Em 1992, o Allanté foi carro-madrinha na Indianápolis 500 [com modificações nos cintos de segurança, nas entradas de ar e na barra anti-capotamento], mas esta divulgação não o salvou de amargar os piores números de venda de toda a sua carreira (1931 unidades). Foi o último ano dos bancos Recaro com múltiplos ajustes.


Na linha 1993, a última de sua carreira e introduzida ao mercado ainda no início de 1992, o Allanté trazia videogame, controle de tração mais atuante, direção hidráulica de assistência variável, novo câmbio automático 4T80-E de quatro marchas e um novo motor, o 4.6 V8 de 295 horsepower e 39,8 kgfm de torque, suficientes para levá-lo de 0 a 100 km/h em 6,4 segundos e alcançar a velocidade máxima de 230 km/h. Ironicamente, as vendas no fim de seu ciclo de vida foram as maiores (4670 unidades), mas ainda assim, bastante abaixo das expectativas iniciais da montadora, de vender 7000 unidades por ano. Com alto custo de produção demandado e baixa rentabilidade com as vendas fracas, o Allanté deixou de ser produzido, em 2 de julho de 1993, chegando a causar comoção entre funcionários da Pininfarina.

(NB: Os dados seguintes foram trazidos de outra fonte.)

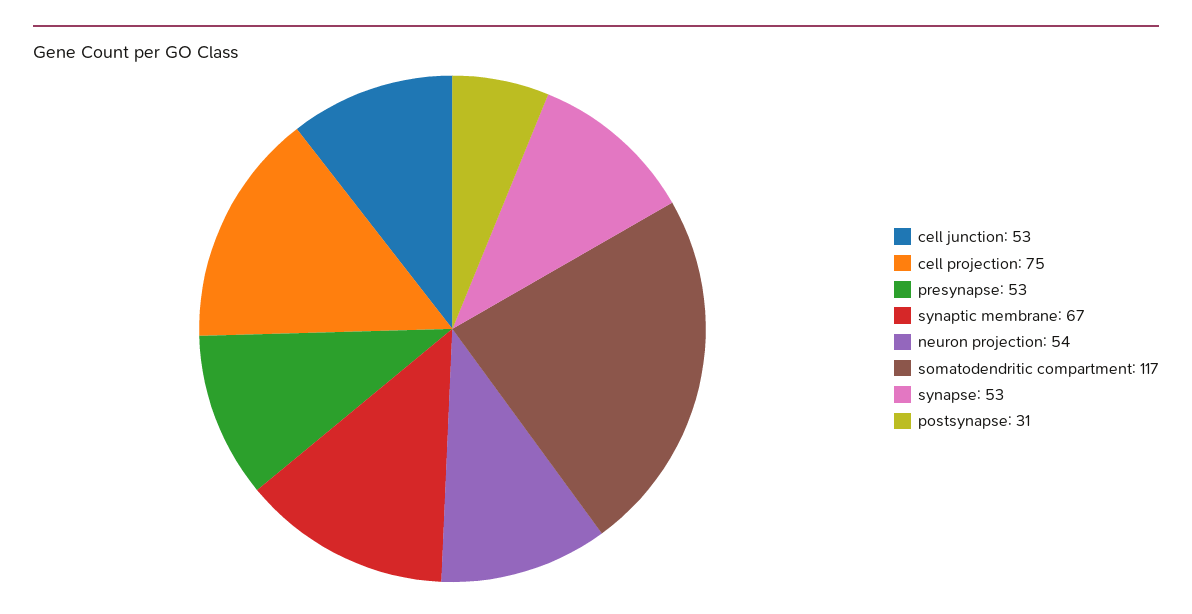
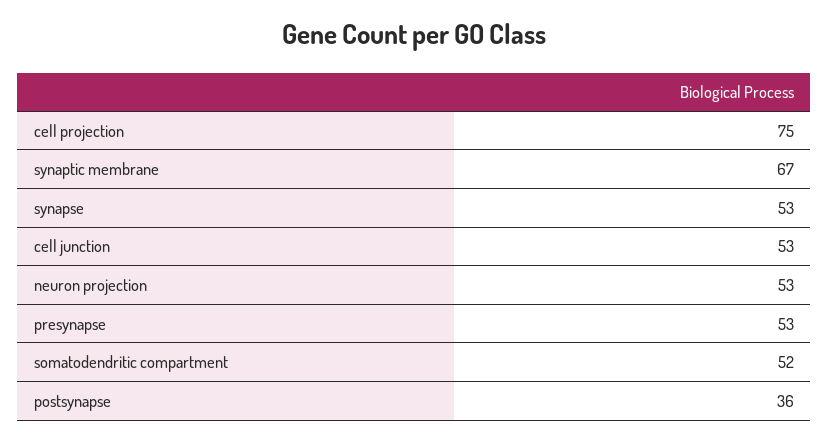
  {
    "cell junction": 53,
    "cell projection": 75,
    "presynapse": 53,
    "synaptic membrane": 67,
-   "neuron projection": 54,
+   "neuron projection": 53,
-   "somatodendritic compartment": 117,
+   "somatodendritic compartment": 52,
    "synapse": 53,
-   "postsynapse": 31
+   "postsynapse": 36
  }

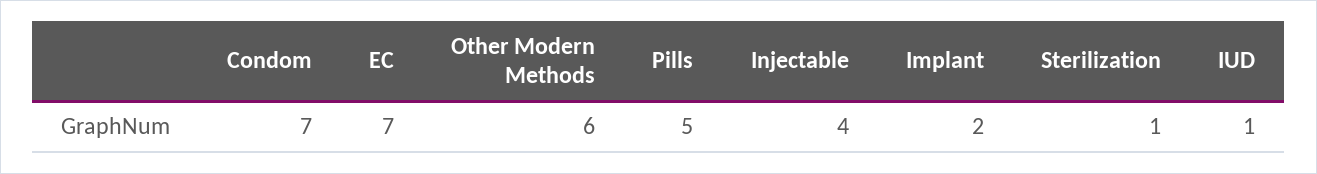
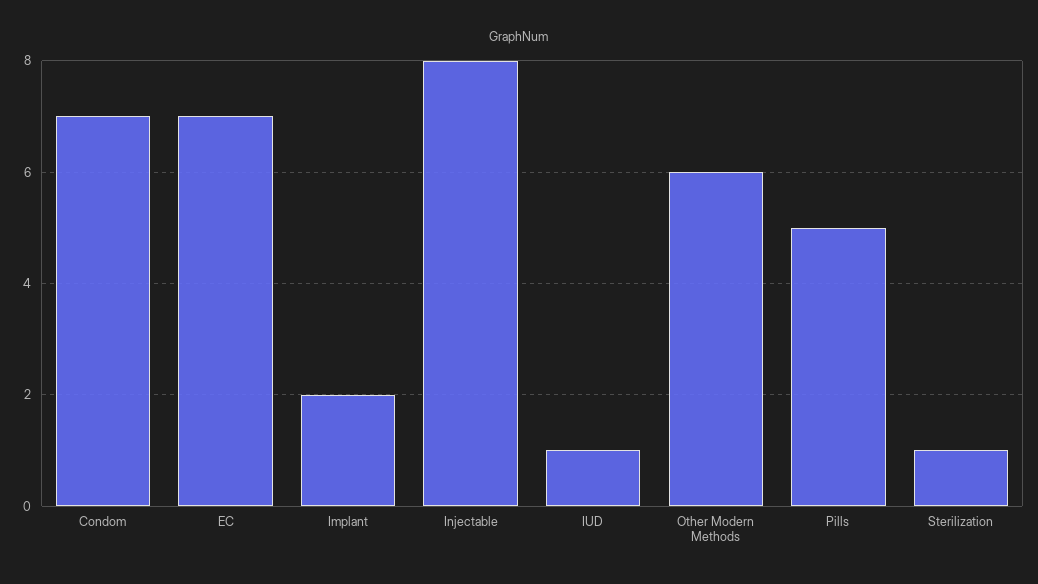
  {
    "Condom": 7,
    "EC": 7,
    "Other Modern Methods": 6,
    "Pills": 5,
-   "Injectable": 4,
+   "Injectable": 8,
    "Implant": 2,
    "Sterilization": 1,
    "IUD": 1
  }

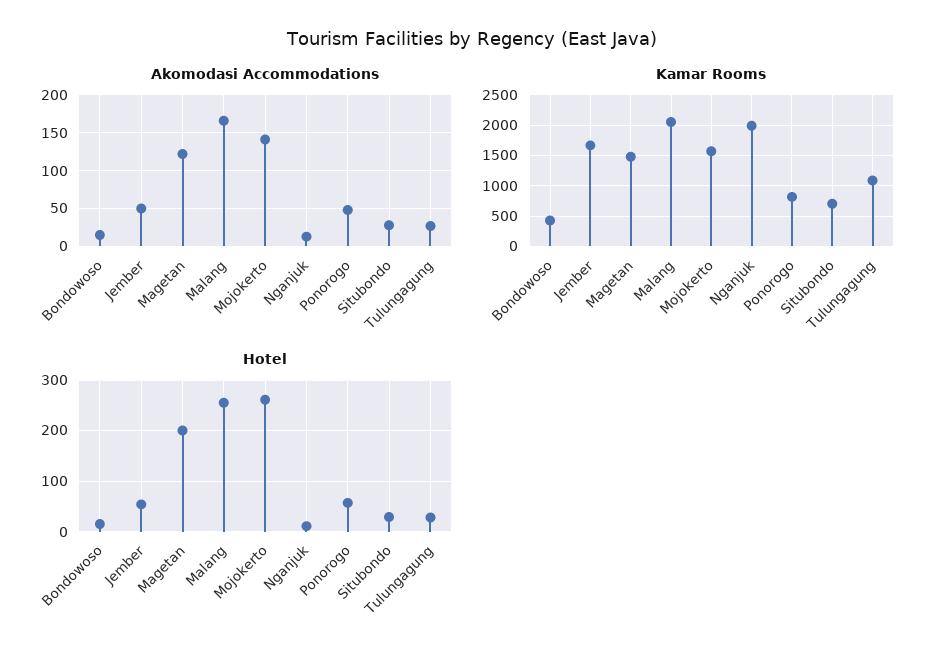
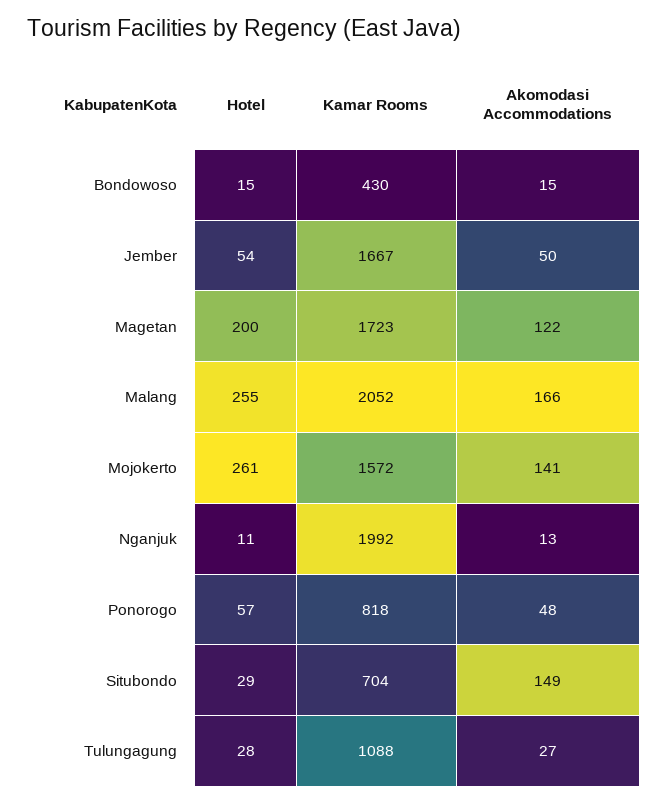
  {
    "Akomodasi Accommodations": {
      "Bondowoso": 15,
      "Jember": 50,
      "Magetan": 122,
      "Malang": 166,
      "Mojokerto": 141,
      "Nganjuk": 13,
      "Ponorogo": 48,
-     "Situbondo": 30,
+     "Situbondo": 149,
      "Tulungagung": 27
    },
    "Kamar Rooms": {
      "Bondowoso": 430,
      "Jember": 1667,
-     "Magetan": 1500,
+     "Magetan": 1723,
      "Malang": 2052,
      "Mojokerto": 1572,
      "Nganjuk": 1992,
      "Ponorogo": 818,
      "Situbondo": 704,
      "Tulungagung": 1088
    },
    "Hotel": {
      "Bondowoso": 15,
      "Jember": 54,
      "Magetan": 200,
      "Malang": 255,
      "Mojokerto": 261,
      "Nganjuk": 11,
      "Ponorogo": 57,
      "Situbondo": 29,
      "Tulungagung": 28
    }
  }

Raro no Brasil, o Cadillac Allanté somou 21 430 unidades produzidas e não teve um sucessor. Apenas em 2003 foi apresentado um novo cupê/conversível de porte médio, o XLR, que esteve no mercado até 2009. Apesar de não ter sido sucesso de vendas e demandar uma cadeia logística extensa até sua comercialização nos Estados Unidos, o Allanté deixou registrada de forma inusitada sua marca na história automobilística.